Speaking of influence, social media is of no help when it comes to the number of people dealing with eating disorders. Steakley says that some content creators, "Get on and talk about how much weight they've lost and how skinny they are and they can never be skinny enough and and they want to be skinnier than the next person."
If you or someone you know needs help with an eating disorder, Huntsville Hospital has a program that can help.
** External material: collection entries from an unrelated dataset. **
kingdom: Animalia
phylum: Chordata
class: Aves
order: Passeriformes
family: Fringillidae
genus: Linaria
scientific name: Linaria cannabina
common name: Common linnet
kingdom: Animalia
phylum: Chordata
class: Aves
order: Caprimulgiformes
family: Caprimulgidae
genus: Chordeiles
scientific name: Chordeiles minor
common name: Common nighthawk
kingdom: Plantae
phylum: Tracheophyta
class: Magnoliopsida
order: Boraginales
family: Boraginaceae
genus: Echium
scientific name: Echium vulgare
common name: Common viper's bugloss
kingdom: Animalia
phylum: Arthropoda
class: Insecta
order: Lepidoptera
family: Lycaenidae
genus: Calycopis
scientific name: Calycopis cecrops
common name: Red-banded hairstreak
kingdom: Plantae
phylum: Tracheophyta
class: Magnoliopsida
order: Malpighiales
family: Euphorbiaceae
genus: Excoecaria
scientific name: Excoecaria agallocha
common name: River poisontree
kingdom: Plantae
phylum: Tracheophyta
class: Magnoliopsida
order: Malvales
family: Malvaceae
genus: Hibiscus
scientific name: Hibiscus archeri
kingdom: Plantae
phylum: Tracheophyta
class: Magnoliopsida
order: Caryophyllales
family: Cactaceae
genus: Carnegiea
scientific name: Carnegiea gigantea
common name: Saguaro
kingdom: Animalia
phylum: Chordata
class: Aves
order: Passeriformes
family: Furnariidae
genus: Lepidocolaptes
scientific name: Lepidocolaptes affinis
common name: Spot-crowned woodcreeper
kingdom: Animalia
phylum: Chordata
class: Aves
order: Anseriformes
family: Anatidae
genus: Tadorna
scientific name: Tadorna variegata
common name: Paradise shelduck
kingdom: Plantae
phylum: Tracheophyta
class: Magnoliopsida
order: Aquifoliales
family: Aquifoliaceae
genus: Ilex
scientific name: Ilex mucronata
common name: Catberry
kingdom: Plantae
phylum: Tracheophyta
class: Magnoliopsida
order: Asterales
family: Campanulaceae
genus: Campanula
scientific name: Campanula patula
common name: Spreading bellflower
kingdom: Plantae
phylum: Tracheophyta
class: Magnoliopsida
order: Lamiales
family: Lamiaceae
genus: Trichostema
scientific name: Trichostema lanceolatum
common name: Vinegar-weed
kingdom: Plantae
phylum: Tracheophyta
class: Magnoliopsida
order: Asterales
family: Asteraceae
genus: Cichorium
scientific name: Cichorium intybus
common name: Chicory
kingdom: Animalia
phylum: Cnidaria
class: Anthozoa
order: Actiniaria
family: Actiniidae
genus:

The Becky Streetman Center for the Treatment of Eating Disorders through Nutrition Intervention was created in honor of a young woman who succumbed to an eating disorder and provides nutrition evaluation, counseling and hands-on coaching to support children, teens and adults struggling with eating disorders.
When it comes to picking up on a loved one's eating disorder, sometimes, eating disorders are not so easy to recognize.
"Usually, we see some weight loss but not in every case do we see weight loss."
Here are some of the things you may catch your child doing, that could be an indicator of disordered eating:
- They may skip lunch
- They may not want to eat anything at all
- They obsess over calories or portion sizes
- They aim to eat a 'really, really healthy' diet but are taking it to the extreme
Steakley says, "that's when we get into disordered eating that can also lead to an eating disorder."
It's important to remember that words, even if your intentions are pure, can send someone dealing with an eating disorder into a spiral, especially if that comment is directly related to weight and or appearance.
"Maybe a young woman or man wants to lose five pounds or 10 pounds, just to really be, maybe healthier or to be a little bit faster in track or whatever. And so they lose five pounds or 10 pounds and people say 'oh, you look great,' you know, 'what are you doing' and that just triggers something and so they think, 'Okay, well, if five or 10 pounds makes me look great. Maybe if I lose 20 pounds, I'll even look better.'"
So, what's the solution?
Well, telling your child or teen to 'just eat' is not the answer.
"That's not what it's all about. Once it gets into full-blown eating disorder or disordered eating, just saying 'eat' or 'you needed to eat' or 'you can't go out Friday night because you're not eating very well.' That's not the answer," said Steakley.
Seeking your child professional help is!
"Run, don't walk, get some help! Because it can just get worse and worse and worse and the longer a child or even an adult has an eating disorder, the harder it is to get it under control. So, if you can nip it in the bud, that's when it needs to be taken care of," said Steakley.